### Material for this task
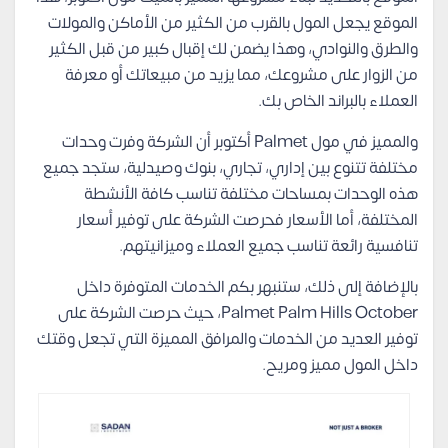
الموقع يجعل المول بالقرب من الكثير من الأماكن والمولات
والطرق والنوادي، وهذا يضمن لك إقبال كبير من قبل الكثير
من الزوار على مشروعك، مما يزيد من مبيعاتك أو معرفة
العملاء بالبراند الخاص بك.
والمميز في مول Palmet أكتوبر أن الشركة وفرت وحدات
مختلفة تتنوع بين إداري، تجاري، بنوك وصيدلية، ستجد جميع
هذه الوحدات بمساحات مختلفة تناسب كافة الأنشطة
المختلفة، أما الأسعار فحرصت الشركة على توفير أسعار
تنافسية رائعة تناسب جميع العملاء وميزانيتهم.
بالإضافة إلى ذلك، ستنبهر بكم الخدمات المتوفرة داخل
Palmet Palm Hills October، حيث حرصت الشركة على
توفير العديد من الخدمات والمرافق المميزة التي تجعل وقتك
داخل المول مميز ومريح.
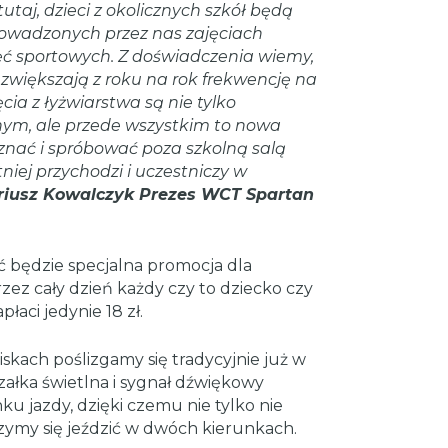
tutaj, dzieci z okolicznych szkół będą
owadzonych przez nas zajęciach
ęć sportowych. Z doświadczenia wiemy,
zwiększają z roku na rok frekwencję na
ia z łyżwiarstwa są nie tylko
ym, ale przede wszystkim to nowa
znać i spróbować poza szkolną salą
iej przychodzi i uczestniczy w
riusz Kowalczyk Prezes WCT Spartan
będzie specjalna promocja dla
zez cały dzień każdy czy to dziecko czy
łaci jedynie 18 zł.
kach poślizgamy się tradycyjnie już w
załka świetlna i sygnał dźwiękowy
u jazdy, dzięki czemu nie tylko nie
czymy się jeździć w dwóch kierunkach.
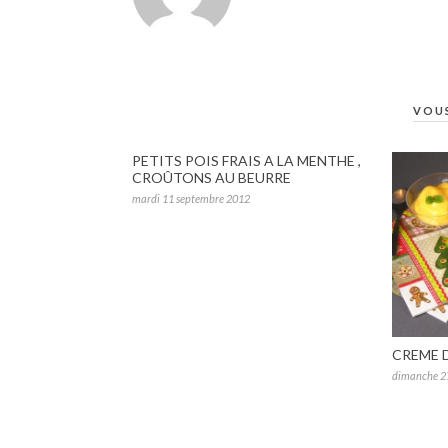
VOUS
PETITS POIS FRAIS A LA MENTHE ,
CROÛTONS AU BEURRE
mardi 11 septembre 2012
CREME 
dimanche 2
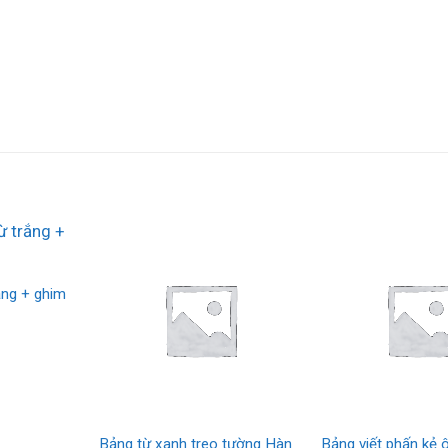
ắng + ghim
Bảng từ xanh treo tường Hàn
Bảng viết phấn kẻ 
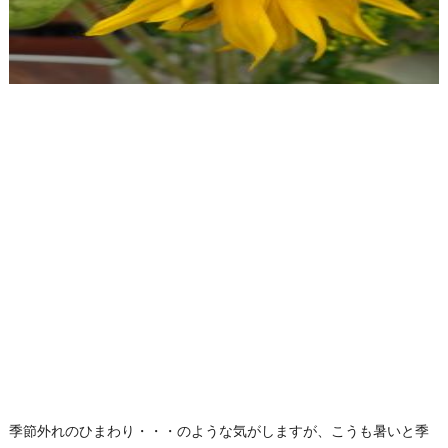
季節外れのひまわり・・・のような気がしますが、こうも暑いと季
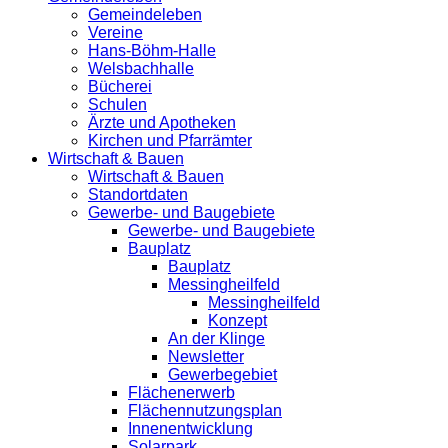
Gemeindeleben
Vereine
Hans-Böhm-Halle
Welsbachhalle
Bücherei
Schulen
Ärzte und Apotheken
Kirchen und Pfarrämter
Wirtschaft & Bauen
Wirtschaft & Bauen
Standortdaten
Gewerbe- und Baugebiete
Gewerbe- und Baugebiete
Bauplatz
Bauplatz
Messingheilfeld
Messingheilfeld
Konzept
An der Klinge
Newsletter
Gewerbegebiet
Flächenerwerb
Flächennutzungsplan
Innenentwicklung
Solarpark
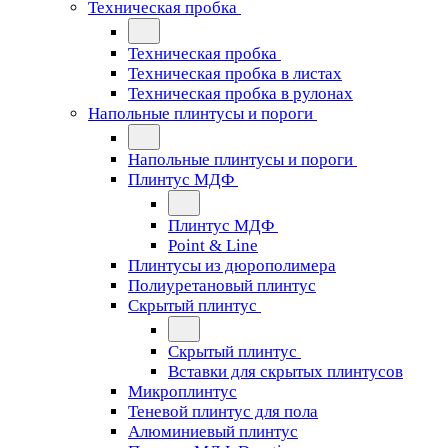
Техническая пробка
Техническая пробка
Техническая пробка в листах
Техническая пробка в рулонах
Напольные плинтусы и пороги
Напольные плинтусы и пороги
Плинтус МДФ
Плинтус МДФ
Point & Line
Плинтусы из дюрополимера
Полиуретановый плинтус
Скрытый плинтус
Скрытый плинтус
Вставки для скрытых плинтусов
Микроплинтус
Теневой плинтус для пола
Алюминиевый плинтус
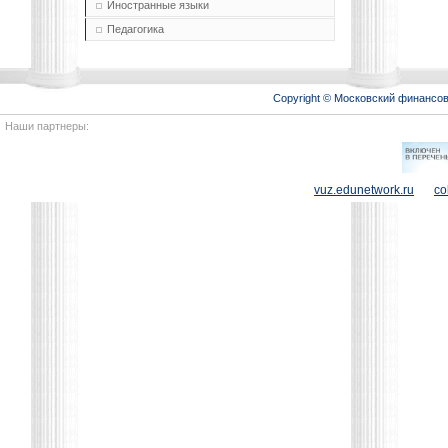
Иностранные языки
Педагогика
Copyright © Московский финансо
Наши партнеры:
vuz.edunetwork.ru
co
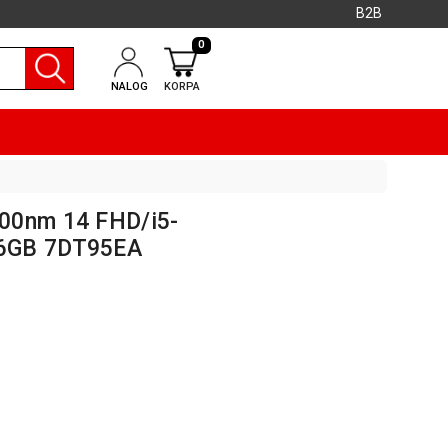
B2B
0
NALOG
KORPA
00nm 14 FHD/i5-
6GB 7DT95EA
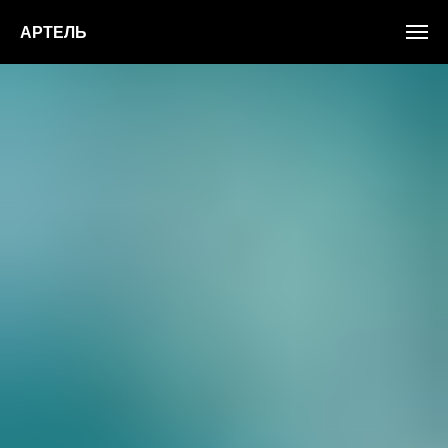
АРТЕЛЬ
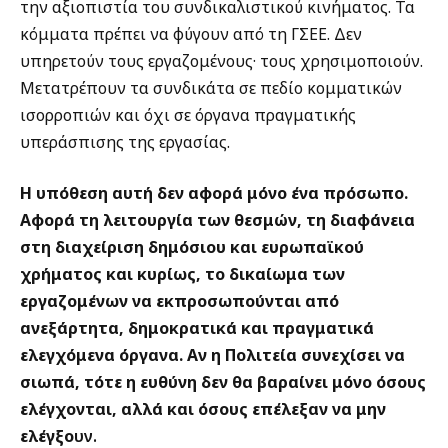
την αξιοπιστία του συνδικαλιστικού κινήματος. Τα
κόμματα πρέπει να φύγουν από τη ΓΣΕΕ. Δεν
υπηρετούν τους εργαζομένους· τους χρησιμοποιούν.
Μετατρέπουν τα συνδικάτα σε πεδίο κομματικών
ισορροπιών και όχι σε όργανα πραγματικής
υπεράσπισης της εργασίας.
Η υπόθεση αυτή δεν αφορά μόνο ένα πρόσωπο.
Αφορά τη λειτουργία των θεσμών, τη διαφάνεια
στη διαχείριση δημόσιου και ευρωπαϊκού
χρήματος και κυρίως, το δικαίωμα των
εργαζομένων να εκπροσωπούνται από
ανεξάρτητα, δημοκρατικά και πραγματικά
ελεγχόμενα όργανα. Αν η Πολιτεία συνεχίσει να
σιωπά, τότε η ευθύνη δεν θα βαραίνει μόνο όσους
ελέγχονται, αλλά και όσους επέλεξαν να μην
ελέγξο
υν.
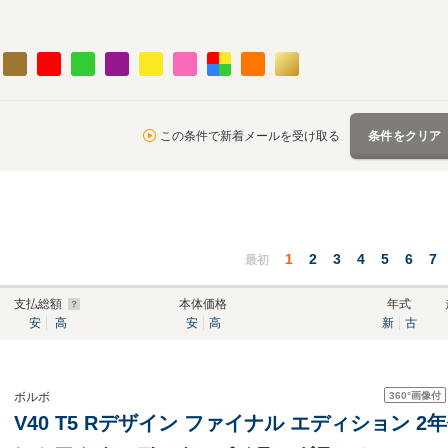
この条件で新着メールを受け取る
条件をクリア
1
2
3
4
5
6
7
最初
支払総額
本体価格
年式
安
高
安
高
新
古
360°
画像付
ボルボ
V40 T5 Rデザイン ファイナル エディション 2年保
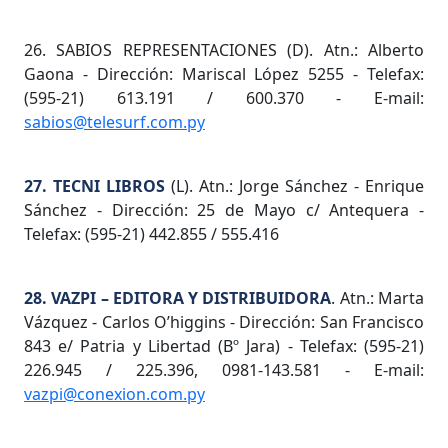
26. SABIOS REPRESENTACIONES (D). Atn.: Alberto
Gaona - Dirección: Mariscal López 5255 - Telefax:
(595-21) 613.191 / 600.370 - E-mail:
sabios@telesurf.com.py
27. TECNI LIBROS
(L). Atn.: Jorge Sánchez - Enrique
Sánchez - Dirección: 25 de Mayo c/ Antequera -
Telefax: (595-21) 442.855 / 555.416
28. VAZPI – EDITORA Y DISTRIBUIDORA
. Atn.: Marta
Vázquez - Carlos O’higgins - Dirección: San Francisco
843 e/ Patria y Libertad (Bº Jara) - Telefax: (595-21)
226.945 / 225.396, 0981-143.581 - E-mail:
vazpi@conexion.com.py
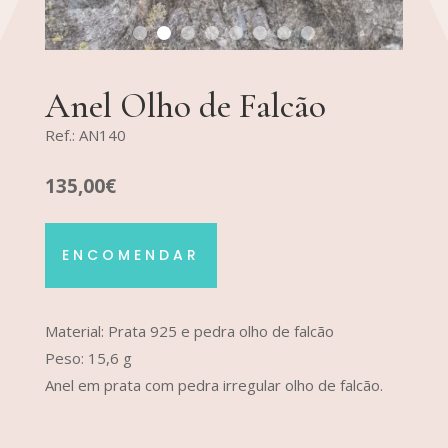
Anel Olho de Falcão
Ref.: AN140
135,00€
ENCOMENDAR
Material: Prata 925 e pedra olho de falcão
Peso: 15,6 g
Anel em prata com pedra irregular olho de falcão.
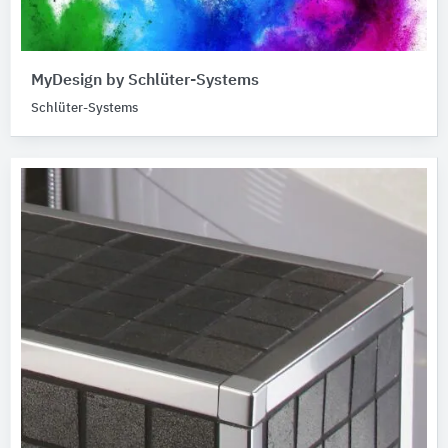
MyDesign by Schlüter-Systems
Schlüter-Systems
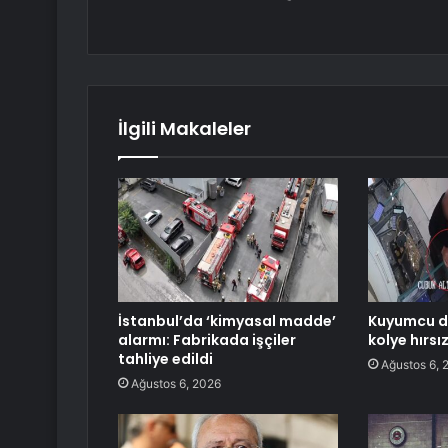
İlgili Makaleler
İstanbul’da ‘kimyasal madde’
Kuyumcu d
alarmı: Fabrikada işçiler
kolye hırs
tahliye edildi
Ağustos 6, 
Ağustos 6, 2026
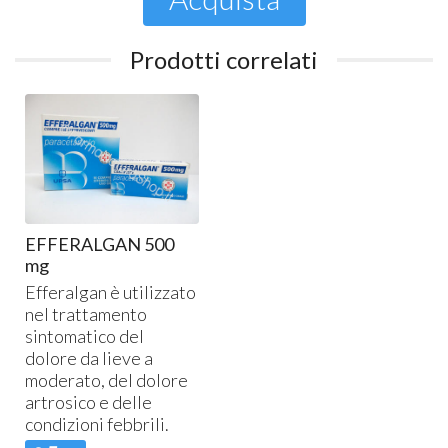
Prodotti correlati
EFFERALGAN 500
mg
Efferalgan è utilizzato
nel trattamento
sintomatico del
dolore da lieve a
moderato, del dolore
artrosico e delle
condizioni febbrili.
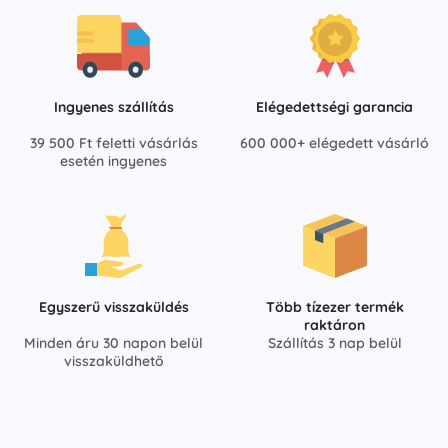
Ingyenes szállítás
Elégedettségi garancia
39 500 Ft feletti vásárlás
600 000+ elégedett vásárló
esetén ingyenes
Egyszerű visszaküldés
Több tízezer termék
raktáron
Minden áru 30 napon belül
Szállítás 3 nap belül
visszaküldhető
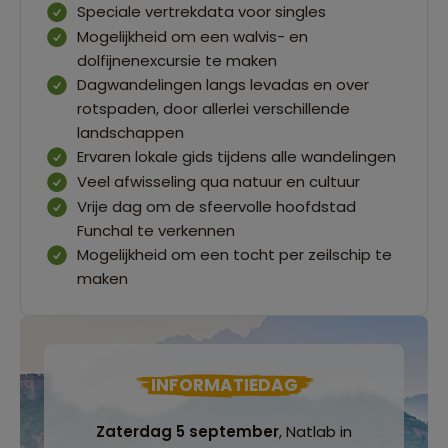
Speciale vertrekdata voor singles
Mogelijkheid om een walvis- en
dolfijnenexcursie te maken
Dagwandelingen langs levadas en over
rotspaden, door allerlei verschillende
landschappen
Ervaren lokale gids tijdens alle wandelingen
Veel afwisseling qua natuur en cultuur
Vrije dag om de sfeervolle hoofdstad
Funchal te verkennen
Mogelijkheid om een tocht per zeilschip te
maken
INFORMATIEDAG
Zaterdag 5 september
, Natlab in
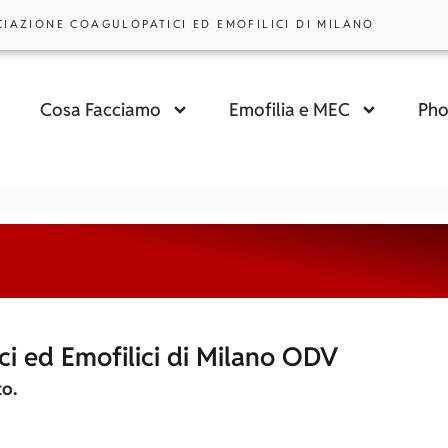
CIAZIONE COAGULOPATICI ED EMOFILICI DI MILANO
Cosa Facciamo
Emofilia e MEC
Pho
ci ed Emofilici di Milano ODV
o.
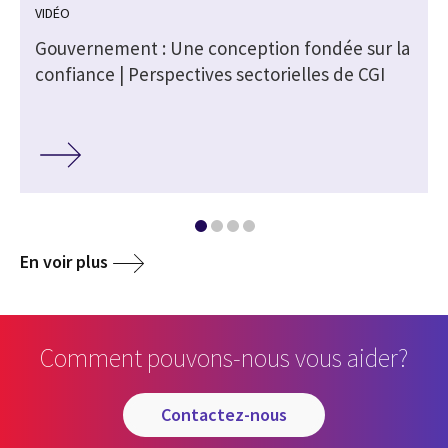
VIDÉO
Gouvernement : Une conception fondée sur la
confiance | Perspectives sectorielles de CGI
En voir plus
Comment pouvons-nous vous aider?
contactez-nous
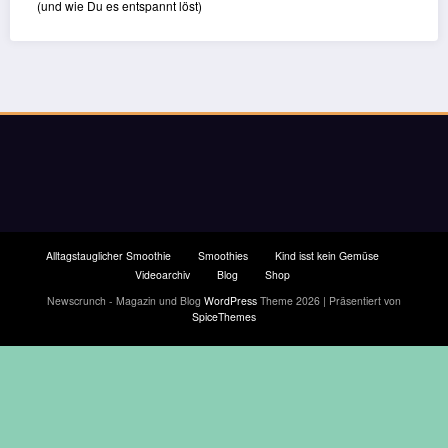
(und wie Du es entspannt löst)
Alltagstauglicher Smoothie
Smoothies
Kind isst kein Gemüse
Videoarchiv
Blog
Shop
Newscrunch - Magazin und Blog
WordPress
Theme 2026 | Präsentiert von
SpiceThemes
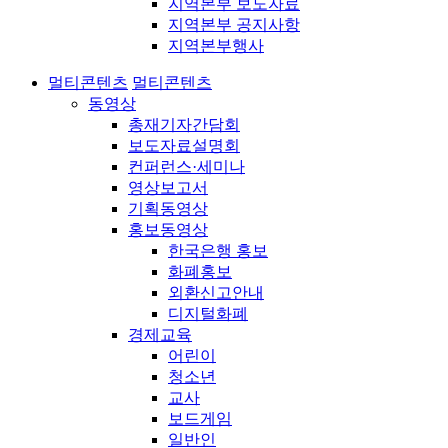
지역본부 보도자료
지역본부 공지사항
지역본부행사
멀티콘텐츠
멀티콘텐츠
동영상
총재기자간담회
보도자료설명회
컨퍼런스·세미나
영상보고서
기획동영상
홍보동영상
한국은행 홍보
화폐홍보
외환신고안내
디지털화폐
경제교육
어린이
청소년
교사
보드게임
일반인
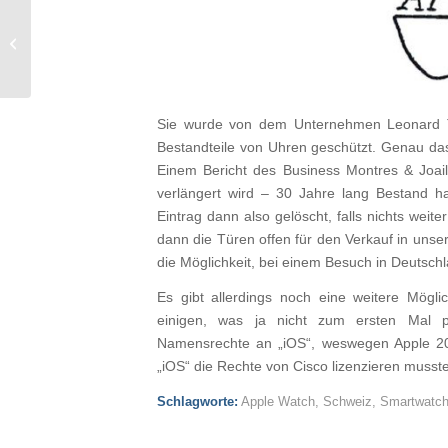
Apple erweitert Maps
um Bilder und
Bewertungen von
TripAdvisor und
Booking....
Sie wurde von dem Unternehmen Leonard 
Bestandteile von Uhren geschützt. Genau da
Einem Bericht des Business Montres & Joaill
verlängert wird – 30 Jahre lang Bestand 
Eintrag dann also gelöscht, falls nichts wei
dann die Türen offen für den Verkauf in uns
die Möglichkeit, bei einem Besuch in Deutsch
Es gibt allerdings noch eine weitere Mögl
einigen, was ja nicht zum ersten Mal p
Namensrechte an „iOS“, weswegen Apple 2
„iOS“ die Rechte von Cisco lizenzieren musste
Schlagworte:
Apple Watch
,
Schweiz
,
Smartwatc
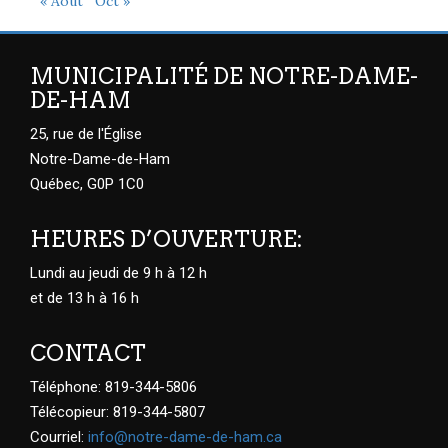
« Août
Oct »
MUNICIPALITÉ DE NOTRE-DAME-
DE-HAM
25, rue de l'Église
Notre-Dame-de-Ham
Québec, G0P 1C0
HEURES D’OUVERTURE:
Lundi au jeudi de 9 h à 12 h
et de 13 h à 16 h
CONTACT
Téléphone: 819-344-5806
Télécopieur: 819-344-5807
Courriel:
info@notre-dame-de-ham.ca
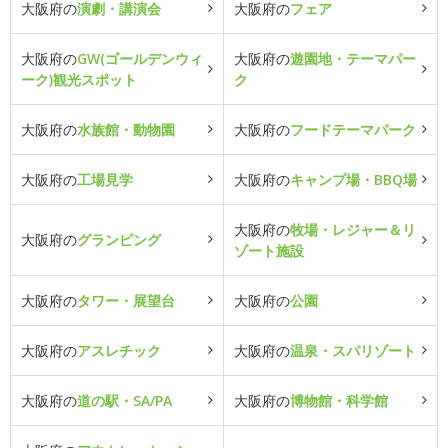
大阪府の
演劇・講演会
大阪府の
フェア
大阪府の
GW(ゴールデンウィ
大阪府の
遊園地・テーマパー
ーク)観光スポット
ク
大阪府の
水族館・動物園
大阪府の
フードテーマパーク
大阪府の
工場見学
大阪府の
キャンプ場・BBQ場
大阪府の
牧場・レジャー＆リ
大阪府の
グランピング
ゾート施設
大阪府の
タワー・展望台
大阪府の
公園
大阪府の
アスレチック
大阪府の
温泉・スパリゾート
大阪府の
道の駅・SA/PA
大阪府の
博物館・科学館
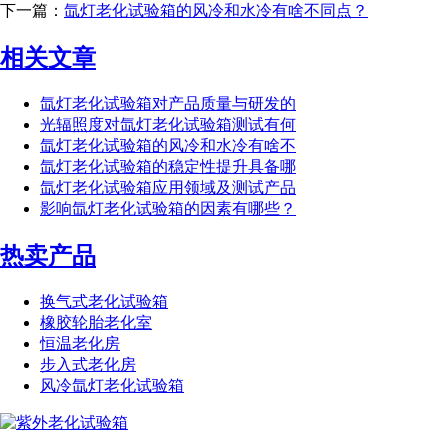
下一篇：
氙灯老化试验箱的风冷和水冷有啥不同点？
相关文章
氙灯老化试验箱对产品质量与研发的
光辐照度对氙灯老化试验箱测试有何
氙灯老化试验箱的风冷和水冷有啥不
氙灯老化试验箱的稳定性提升具备哪
氙灯老化试验箱应用领域及测试产品
影响氙灯老化试验箱的因素有哪些？
热卖产品
换气式老化试验箱
橡胶轮胎老化室
恒温老化房
步入式老化房
风冷氙灯老化试验箱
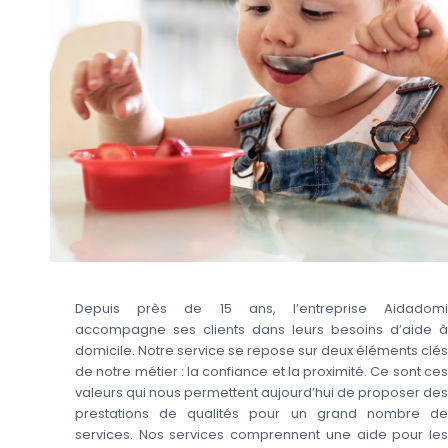
Depuis près de 15 ans, l’entreprise Aidadomi
accompagne ses clients dans leurs besoins d’aide à
domicile. Notre service se repose sur deux éléments clés
de notre métier : la confiance et la proximité. Ce sont ces
valeurs qui nous permettent aujourd’hui de proposer des
prestations de qualités pour un grand nombre de
services. Nos services comprennent une aide pour les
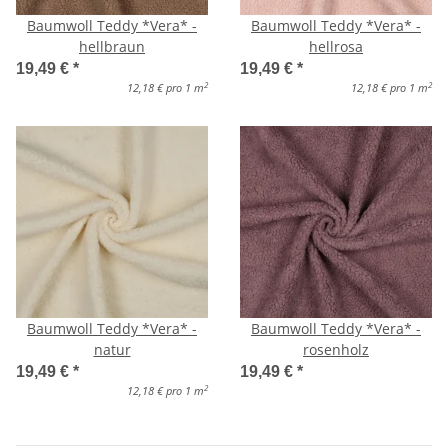
Baumwoll Teddy *Vera* -
Baumwoll Teddy *Vera* -
hellbraun
hellrosa
19,49 €
*
19,49 €
*
2
2
12,18 € pro 1 m
12,18 € pro 1 m
Baumwoll Teddy *Vera* -
Baumwoll Teddy *Vera* -
natur
rosenholz
19,49 €
*
19,49 €
*
2
12,18 € pro 1 m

### Instructions to follow
Output only the lines above from the line that holds "Μετατρέπουν τα συνδικάτα σε πεδίο κομματικών" through the line that holds "27. TECNI LIBROS", both ends included, and exclude pictures.

### Your response
Μετατρέπουν τα συνδικάτα σε πεδίο κομματικών
ισορροπιών και όχι σε όργανα πραγματικής
υπεράσπισης της εργασίας.
Η υπόθεση αυτή δεν αφορά μόνο ένα πρόσωπο.
Αφορά τη λειτουργία των θεσμών, τη διαφάνεια
στη διαχείριση δημόσιου και ευρωπαϊκού
χρήματος και κυρίως, το δικαίωμα των
εργαζομένων να εκπροσωπούνται από
ανεξάρτητα, δημοκρατικά και πραγματικά
ελεγχόμενα όργανα. Αν η Πολιτεία συνεχίσει να
σιωπά, τότε η ευθύνη δεν θα βαραίνει μόνο όσους
ελέγχονται, αλλά και όσους επέλεξαν να μην
ελέγξο
υν.
この条件で新着メールを受け取る
条件をクリア
1
2
3
4
5
6
7
最初
支払総額
本体価格
年式
安
高
安
高
新
古
360°
画像付
ボルボ
V40 T5 Rデザイン ファイナル エディション 2年保
26. SABIOS REPRESENTACIONES (D). Atn.: Alberto
Gaona - Dirección: Mariscal López 5255 - Telefax:
(595-21) 613.191 / 600.370 - E-mail:
sabios@telesurf.com.py
27. TECNI LIBROS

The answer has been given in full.